# Slow Chat Archives > Slow Chat: Visual C++: Yesterday, Today, and Tomorrow >  [RESOLVED] Versions and Controls

## DHillard

Hello MSVC++ Team,

VERSIONS:
I am a Win32 developer using VC6.0.  For quite some time, I have been interested in upgrading my Standard edition of VC6 to the enterprise edition of VC6.  It appears that VC6 can no longer be purchased and I will need to go to VS 2005.  I know this is .NET stuff which I don't care for, and really don't want the .NET support files even installed on my PC.  Does VS2005 C++ (I don't even know what the compilers are called any more) allow me to continue to develop Win32 applications without .NET

The reason I can't use .NET is my applications must be 'thin client' in that the applications are installed to a network shared drive and must be able to run on a wide variety of OS's thoughout my organization.  As such, I do not use any frameworks (COM, ATL, MFC, .NET, etc.)

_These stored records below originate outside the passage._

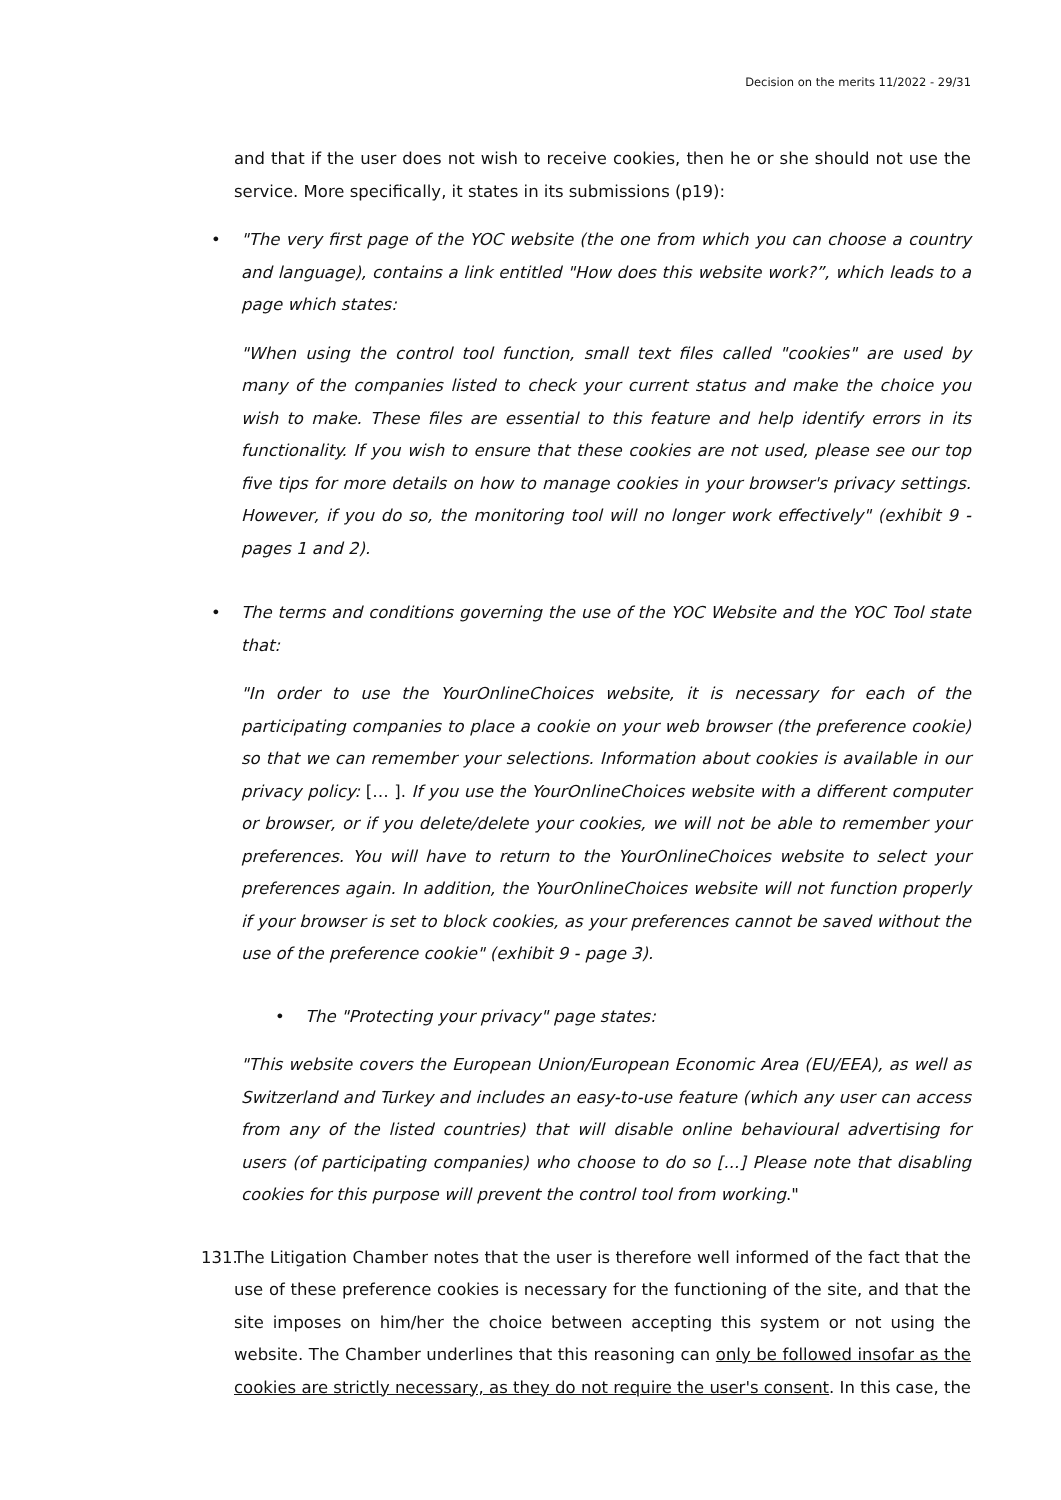Decision on the merits 11/2022 - 29/31
and that if the user does not wish to receive cookies, then he or she should not use the service. More specifically, it states in its submissions (p19):
• "The very first page of the YOC website (the one from which you can choose a country and language), contains a link entitled "How does this website work?”, which leads to a page which states:
"When using the control tool function, small text files called "cookies" are used by many of the companies listed to check your current status and make the choice you wish to make. These files are essential to this feature and help identify errors in its functionality. If you wish to ensure that these cookies are not used, please see our top five tips for more details on how to manage cookies in your browser's privacy settings. However, if you do so, the monitoring tool will no longer work effectively" (exhibit 9 - pages 1 and 2).
• The terms and conditions governing the use of the YOC Website and the YOC Tool state that:
"In order to use the YourOnlineChoices website, it is necessary for each of the participating companies to place a cookie on your web browser (the preference cookie) so that we can remember your selections. Information about cookies is available in our privacy policy: [… ]. If you use the YourOnlineChoices website with a different computer or browser, or if you delete/delete your cookies, we will not be able to remember your preferences. You will have to return to the YourOnlineChoices website to select your preferences again. In addition, the YourOnlineChoices website will not function properly if your browser is set to block cookies, as your preferences cannot be saved without the use of the preference cookie" (exhibit 9 - page 3).
• The "Protecting your privacy" page states:
"This website covers the European Union/European Economic Area (EU/EEA), as well as Switzerland and Turkey and includes an easy-to-use feature (which any user can access from any of the listed countries) that will disable online behavioural advertising for users (of participating companies) who choose to do so [...] Please note that disabling cookies for this purpose will prevent the control tool from working."
131. The Litigation Chamber notes that the user is therefore well informed of the fact that the use of these preference cookies is necessary for the functioning of the site, and that the site imposes on him/her the choice between accepting this system or not using the website. The Chamber underlines that this reasoning can only be followed insofar as the cookies are strictly necessary, as they do not require the user's consent. In this case, the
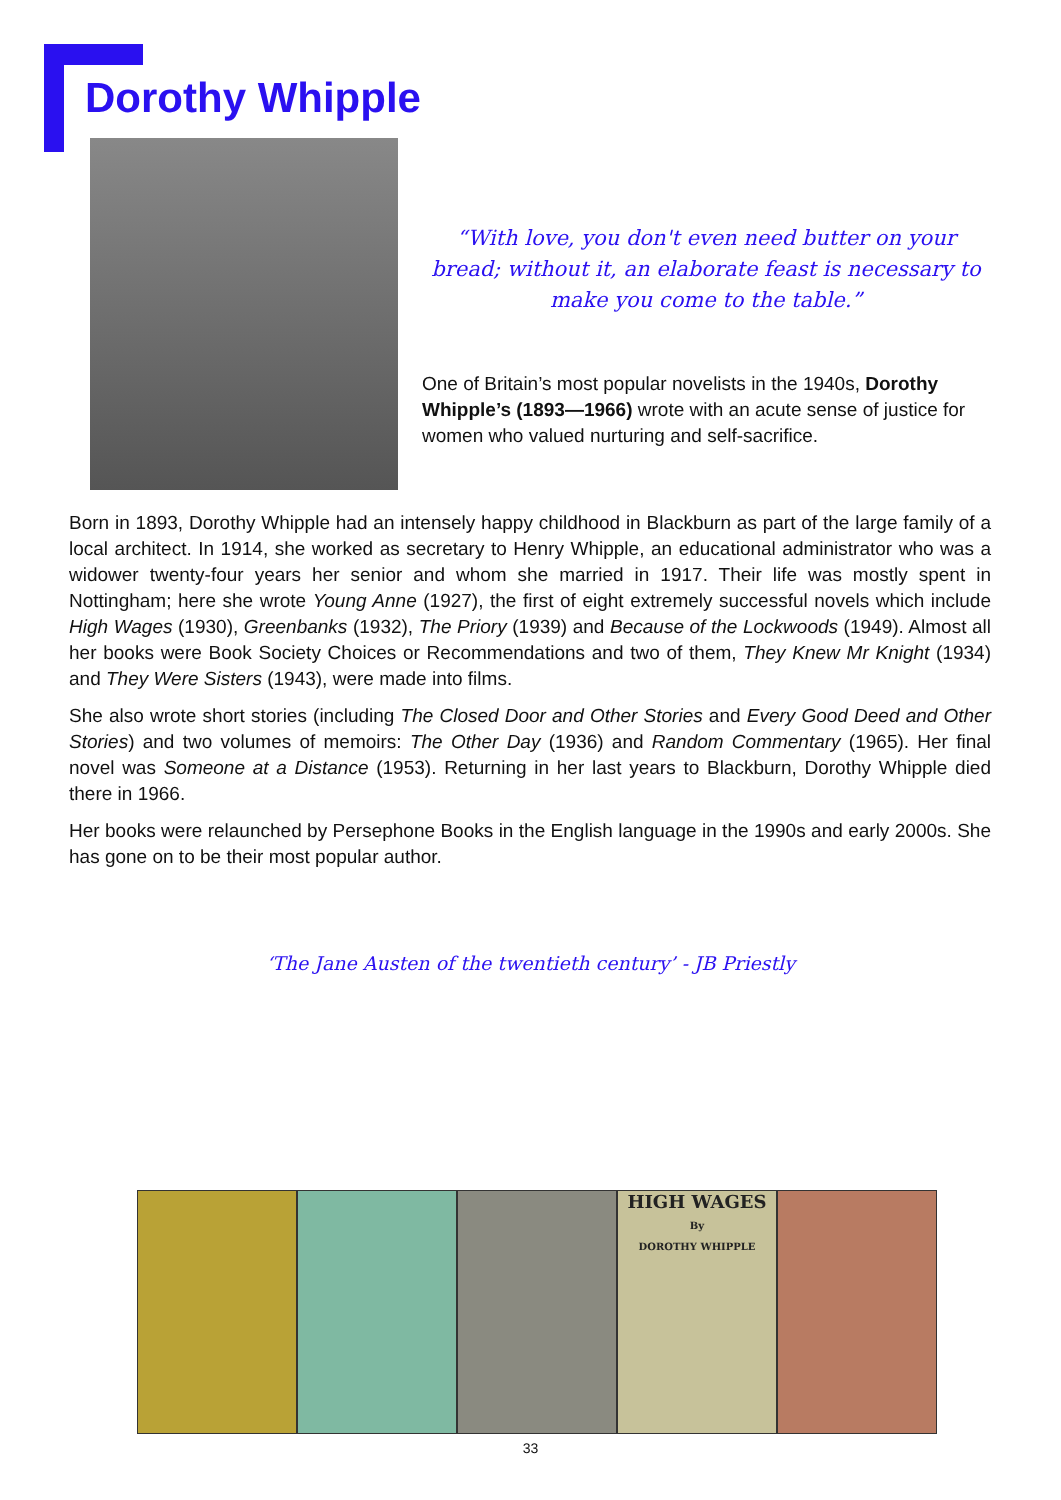Dorothy Whipple
“With love, you don't even need butter on your bread; without it, an elaborate feast is necessary to make you come to the table.”
One of Britain’s most popular novelists in the 1940s, Dorothy Whipple’s (1893—1966) wrote with an acute sense of justice for women who valued nurturing and self-sacrifice.
Born in 1893, Dorothy Whipple had an intensely happy childhood in Blackburn as part of the large family of a local architect. In 1914, she worked as secretary to Henry Whipple, an educational administrator who was a widower twenty-four years her senior and whom she married in 1917. Their life was mostly spent in Nottingham; here she wrote Young Anne (1927), the first of eight extremely successful novels which include High Wages (1930), Greenbanks (1932), The Priory (1939) and Because of the Lockwoods (1949). Almost all her books were Book Society Choices or Recommendations and two of them, They Knew Mr Knight (1934) and They Were Sisters (1943), were made into films.
She also wrote short stories (including The Closed Door and Other Stories and Every Good Deed and Other Stories) and two volumes of memoirs: The Other Day (1936) and Random Commentary (1965). Her final novel was Someone at a Distance (1953). Returning in her last years to Blackburn, Dorothy Whipple died there in 1966.
Her books were relaunched by Persephone Books in the English language in the 1990s and early 2000s. She has gone on to be their most popular author.
‘The Jane Austen of the twentieth century’ - JB Priestly
HIGH WAGES
By
DOROTHY WHIPPLE
33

I think Microsoft has not been clear on what compiler does what, as your main focus has been on pushing .NET, in which I have no interest.  Please tell me what I need to buy to do what I need to do.  Ideally, I would prefer to purchase VC6.0 is that is still an option.

CONTROLS:
This may not be directly related to VC++, but it is a question about Microsoft's future plans for developing controls like those provided in common controls.  There is a seemingly large demand for contols that Win32 developers can use that don't require COM, or MFC or .NET to integrate into their applications.  Is there any plan to develop any new controls for Win32?  I'm specifically thinking of a good grid control, a good image control, a good charting control, a web browser control.  Any idea?

THANKS:
I want to thank you guys for being here to answer these questions.  I hope this becomes a recurring program between CodeGuru and the VC++ Team.

David

----------


## AymanS

The answer for your first question is YES. VC++ 2005 allows you develop pure native applications without the need for .Net to run your application. All editions of VS2005 allows you to do so. Depending on the exact technology you want to use, you might want to choose one edition over the other. You can find a list of comparisons at http://msdn2.microsoft.com/en-us/library/hs24szh9.aspx

As for the controls issues, the windows folks would know more but probably other members of the VC++ team might have more details as well.

Thanks,
Ayman Shoukry
Program Manager
VC++ Team

----------